Avast i AVG to czeskie firmy, które są jednak liczącymi graczami na rynku antywirusowym. Avast zapłacić ma gotówką 25 dol. za każdą akcję AVG, czyli z 33-proc. premią względem średniej wyceny papierów AVG z ostatniego pół roku. Spółka nie narzeka na brak pieniędzy, bo niedawno została doinwestowana m.in. przez Credit Suisse oraz UBS Investment Bank kwotą niemal 1,7 mld dol.

Avast zapewnia, że koncern zachowa markę AVG. Działając pod dwoma Brandami stanie się potentatem na rynku cyberbezpieczeństwa. Już teraz Avast jest liderem rynku oprogramowania antywirusowego na świecie, którego udziały sięgają ponad 20 proc. Szacuje się, że po akwizycji nowy gracz będzie dysponował niemal jedną trzecią tego rynku. Szacuje się, że w efekcie z usług czeskiego giganta korzystałoby 400 mln urządzeń, z czego około 240 mln komputerów i 160 mln smartfonów.
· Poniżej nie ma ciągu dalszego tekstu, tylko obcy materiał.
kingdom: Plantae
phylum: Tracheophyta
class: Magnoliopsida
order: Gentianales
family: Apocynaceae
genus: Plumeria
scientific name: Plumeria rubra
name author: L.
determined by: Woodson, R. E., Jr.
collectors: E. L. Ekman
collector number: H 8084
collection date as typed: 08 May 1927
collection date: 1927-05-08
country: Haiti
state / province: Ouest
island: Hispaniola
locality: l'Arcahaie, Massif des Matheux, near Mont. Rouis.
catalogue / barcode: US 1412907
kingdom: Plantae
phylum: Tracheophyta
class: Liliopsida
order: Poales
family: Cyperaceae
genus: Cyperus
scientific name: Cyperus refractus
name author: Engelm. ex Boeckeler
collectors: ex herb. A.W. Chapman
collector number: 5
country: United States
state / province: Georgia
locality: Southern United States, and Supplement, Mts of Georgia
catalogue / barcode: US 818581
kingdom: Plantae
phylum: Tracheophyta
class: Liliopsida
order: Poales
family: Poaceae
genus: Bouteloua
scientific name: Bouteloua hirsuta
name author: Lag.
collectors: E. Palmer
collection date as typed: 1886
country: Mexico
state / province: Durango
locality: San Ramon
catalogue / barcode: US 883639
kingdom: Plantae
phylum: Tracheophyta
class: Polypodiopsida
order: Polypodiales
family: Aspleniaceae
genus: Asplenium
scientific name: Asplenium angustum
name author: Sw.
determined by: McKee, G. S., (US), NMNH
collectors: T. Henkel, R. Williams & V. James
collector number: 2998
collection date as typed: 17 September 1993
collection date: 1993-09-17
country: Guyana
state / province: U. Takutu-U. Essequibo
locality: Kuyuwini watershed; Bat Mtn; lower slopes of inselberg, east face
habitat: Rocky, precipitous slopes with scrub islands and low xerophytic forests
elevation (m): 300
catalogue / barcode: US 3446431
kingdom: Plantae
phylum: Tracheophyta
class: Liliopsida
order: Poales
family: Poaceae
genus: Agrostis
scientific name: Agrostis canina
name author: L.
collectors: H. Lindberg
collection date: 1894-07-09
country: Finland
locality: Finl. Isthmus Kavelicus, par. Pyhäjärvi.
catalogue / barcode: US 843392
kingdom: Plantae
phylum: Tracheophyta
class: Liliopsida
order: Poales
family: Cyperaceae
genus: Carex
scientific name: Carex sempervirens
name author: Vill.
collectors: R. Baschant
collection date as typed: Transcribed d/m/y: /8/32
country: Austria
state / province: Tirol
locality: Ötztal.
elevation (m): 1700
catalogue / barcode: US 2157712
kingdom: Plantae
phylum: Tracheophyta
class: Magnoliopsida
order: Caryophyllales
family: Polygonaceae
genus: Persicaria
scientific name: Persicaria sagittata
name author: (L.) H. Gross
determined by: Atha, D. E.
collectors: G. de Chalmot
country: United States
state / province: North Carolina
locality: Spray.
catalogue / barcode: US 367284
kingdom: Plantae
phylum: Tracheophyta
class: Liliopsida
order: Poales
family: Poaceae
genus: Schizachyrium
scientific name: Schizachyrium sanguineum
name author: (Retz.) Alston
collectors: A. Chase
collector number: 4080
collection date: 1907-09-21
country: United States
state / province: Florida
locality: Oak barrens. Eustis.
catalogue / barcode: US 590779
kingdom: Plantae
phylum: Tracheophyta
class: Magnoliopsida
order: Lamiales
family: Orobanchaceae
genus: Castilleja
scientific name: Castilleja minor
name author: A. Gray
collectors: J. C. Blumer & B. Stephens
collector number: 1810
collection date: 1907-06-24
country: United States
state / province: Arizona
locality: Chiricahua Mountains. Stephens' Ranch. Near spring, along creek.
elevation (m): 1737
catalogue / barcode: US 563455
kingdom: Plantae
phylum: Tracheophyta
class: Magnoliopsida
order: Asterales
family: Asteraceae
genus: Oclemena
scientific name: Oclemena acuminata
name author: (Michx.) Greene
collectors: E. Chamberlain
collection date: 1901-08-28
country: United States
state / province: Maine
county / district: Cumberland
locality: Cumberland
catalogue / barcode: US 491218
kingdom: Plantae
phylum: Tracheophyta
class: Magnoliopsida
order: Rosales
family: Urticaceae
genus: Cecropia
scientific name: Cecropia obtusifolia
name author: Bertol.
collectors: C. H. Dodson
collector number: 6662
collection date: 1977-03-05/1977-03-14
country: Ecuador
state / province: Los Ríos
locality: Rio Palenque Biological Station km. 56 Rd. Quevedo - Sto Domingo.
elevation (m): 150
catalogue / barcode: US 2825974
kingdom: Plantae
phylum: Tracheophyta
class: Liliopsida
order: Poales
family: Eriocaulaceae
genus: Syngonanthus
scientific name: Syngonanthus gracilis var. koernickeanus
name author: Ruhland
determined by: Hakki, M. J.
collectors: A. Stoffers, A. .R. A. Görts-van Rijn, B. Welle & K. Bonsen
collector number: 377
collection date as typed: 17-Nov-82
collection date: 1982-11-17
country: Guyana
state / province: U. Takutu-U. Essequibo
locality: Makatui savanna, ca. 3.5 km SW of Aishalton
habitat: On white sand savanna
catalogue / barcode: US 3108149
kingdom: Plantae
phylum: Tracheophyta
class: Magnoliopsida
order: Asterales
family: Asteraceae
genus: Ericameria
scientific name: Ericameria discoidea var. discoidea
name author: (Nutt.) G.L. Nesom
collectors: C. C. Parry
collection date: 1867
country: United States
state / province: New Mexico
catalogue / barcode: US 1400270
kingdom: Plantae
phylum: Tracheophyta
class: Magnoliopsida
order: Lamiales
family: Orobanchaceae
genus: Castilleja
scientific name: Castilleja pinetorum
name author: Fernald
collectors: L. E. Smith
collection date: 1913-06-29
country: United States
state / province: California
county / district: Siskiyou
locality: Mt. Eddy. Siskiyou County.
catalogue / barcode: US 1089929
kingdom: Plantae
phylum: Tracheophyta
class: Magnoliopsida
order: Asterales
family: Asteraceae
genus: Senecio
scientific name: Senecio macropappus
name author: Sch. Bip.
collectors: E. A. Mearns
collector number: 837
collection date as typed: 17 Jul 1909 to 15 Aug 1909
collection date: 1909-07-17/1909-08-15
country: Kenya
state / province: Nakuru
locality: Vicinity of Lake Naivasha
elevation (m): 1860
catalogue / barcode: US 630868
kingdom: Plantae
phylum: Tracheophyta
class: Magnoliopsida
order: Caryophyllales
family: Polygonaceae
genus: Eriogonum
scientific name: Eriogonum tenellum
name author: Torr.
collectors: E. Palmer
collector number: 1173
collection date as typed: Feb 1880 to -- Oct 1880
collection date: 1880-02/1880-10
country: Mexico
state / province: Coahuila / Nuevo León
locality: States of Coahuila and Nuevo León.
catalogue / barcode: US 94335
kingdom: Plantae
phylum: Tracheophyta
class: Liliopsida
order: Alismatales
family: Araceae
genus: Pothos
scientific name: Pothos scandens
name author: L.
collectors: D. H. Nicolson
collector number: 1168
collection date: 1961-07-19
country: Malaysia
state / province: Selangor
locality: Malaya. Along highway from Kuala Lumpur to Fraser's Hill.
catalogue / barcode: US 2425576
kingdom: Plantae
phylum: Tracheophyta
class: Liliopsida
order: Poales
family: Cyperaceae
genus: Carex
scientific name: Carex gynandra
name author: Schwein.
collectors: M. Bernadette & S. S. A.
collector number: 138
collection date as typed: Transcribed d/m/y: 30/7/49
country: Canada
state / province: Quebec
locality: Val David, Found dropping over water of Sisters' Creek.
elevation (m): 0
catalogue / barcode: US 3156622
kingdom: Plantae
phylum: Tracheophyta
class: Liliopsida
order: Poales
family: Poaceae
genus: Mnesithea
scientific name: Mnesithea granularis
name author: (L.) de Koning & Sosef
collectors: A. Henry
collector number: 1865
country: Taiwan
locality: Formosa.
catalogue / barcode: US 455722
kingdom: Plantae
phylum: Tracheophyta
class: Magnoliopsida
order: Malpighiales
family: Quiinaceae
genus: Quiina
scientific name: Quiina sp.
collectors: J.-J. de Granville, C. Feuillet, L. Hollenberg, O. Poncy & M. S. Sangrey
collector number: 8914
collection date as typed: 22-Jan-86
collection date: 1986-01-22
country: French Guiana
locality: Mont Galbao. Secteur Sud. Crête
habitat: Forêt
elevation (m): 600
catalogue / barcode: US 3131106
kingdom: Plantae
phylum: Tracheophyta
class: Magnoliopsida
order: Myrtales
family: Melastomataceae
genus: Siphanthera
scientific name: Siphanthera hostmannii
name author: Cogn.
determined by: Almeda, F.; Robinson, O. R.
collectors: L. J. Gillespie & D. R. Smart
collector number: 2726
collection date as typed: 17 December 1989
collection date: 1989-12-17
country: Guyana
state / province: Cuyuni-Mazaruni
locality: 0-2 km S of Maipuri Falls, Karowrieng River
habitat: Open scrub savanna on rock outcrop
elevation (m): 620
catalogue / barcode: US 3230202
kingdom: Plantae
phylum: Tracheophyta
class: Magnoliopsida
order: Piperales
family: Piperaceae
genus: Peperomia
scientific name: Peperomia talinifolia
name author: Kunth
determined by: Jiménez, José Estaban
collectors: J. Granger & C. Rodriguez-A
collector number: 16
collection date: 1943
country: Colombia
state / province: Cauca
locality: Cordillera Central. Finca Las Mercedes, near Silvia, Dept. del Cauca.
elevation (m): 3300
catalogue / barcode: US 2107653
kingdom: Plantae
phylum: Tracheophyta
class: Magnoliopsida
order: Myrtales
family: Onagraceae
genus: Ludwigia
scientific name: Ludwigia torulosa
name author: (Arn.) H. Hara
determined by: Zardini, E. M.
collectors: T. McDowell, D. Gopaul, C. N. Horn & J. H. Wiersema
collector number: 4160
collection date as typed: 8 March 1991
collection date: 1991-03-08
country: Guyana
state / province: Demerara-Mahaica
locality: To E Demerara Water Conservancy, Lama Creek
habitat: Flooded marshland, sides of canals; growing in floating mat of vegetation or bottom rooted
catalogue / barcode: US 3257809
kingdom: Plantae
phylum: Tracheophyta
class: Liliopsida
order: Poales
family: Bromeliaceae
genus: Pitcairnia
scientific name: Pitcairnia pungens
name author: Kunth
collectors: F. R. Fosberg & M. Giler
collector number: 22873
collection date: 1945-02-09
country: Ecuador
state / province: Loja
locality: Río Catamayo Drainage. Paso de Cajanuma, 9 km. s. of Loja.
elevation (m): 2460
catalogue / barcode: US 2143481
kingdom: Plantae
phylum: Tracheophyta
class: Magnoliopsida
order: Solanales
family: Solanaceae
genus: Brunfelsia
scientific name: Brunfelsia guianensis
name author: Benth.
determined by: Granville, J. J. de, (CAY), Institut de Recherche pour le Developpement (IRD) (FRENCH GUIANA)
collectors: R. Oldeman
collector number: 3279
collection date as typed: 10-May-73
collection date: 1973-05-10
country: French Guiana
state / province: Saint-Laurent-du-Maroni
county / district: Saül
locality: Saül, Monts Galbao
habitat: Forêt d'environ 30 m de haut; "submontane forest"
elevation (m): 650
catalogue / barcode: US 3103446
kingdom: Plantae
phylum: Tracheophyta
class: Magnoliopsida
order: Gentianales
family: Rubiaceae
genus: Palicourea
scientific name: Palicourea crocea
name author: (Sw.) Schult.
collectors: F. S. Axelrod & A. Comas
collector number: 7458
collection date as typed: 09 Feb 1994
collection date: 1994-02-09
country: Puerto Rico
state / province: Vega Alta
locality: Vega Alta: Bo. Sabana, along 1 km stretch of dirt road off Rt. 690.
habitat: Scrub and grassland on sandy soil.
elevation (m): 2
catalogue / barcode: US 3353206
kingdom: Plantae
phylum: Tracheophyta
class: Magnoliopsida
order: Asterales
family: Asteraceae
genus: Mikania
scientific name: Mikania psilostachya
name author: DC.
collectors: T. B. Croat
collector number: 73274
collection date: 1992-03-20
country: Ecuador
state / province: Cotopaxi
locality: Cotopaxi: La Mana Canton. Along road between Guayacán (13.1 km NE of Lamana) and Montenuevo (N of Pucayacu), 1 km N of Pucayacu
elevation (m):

To może być nie jedyna tak duża transakcja w branży bezpieczeństwa IT w tym roku. Wiele wskazuje na to, że Intel może sprzedać McAfee (Intel Security), czyli swoją część zajmującą się produkcją oprogramowania antywirusowego - podał kilka dni temu „Financial Times". Intel McAfee kupił w 2010 r. płacą ok. 7,7 mld dol.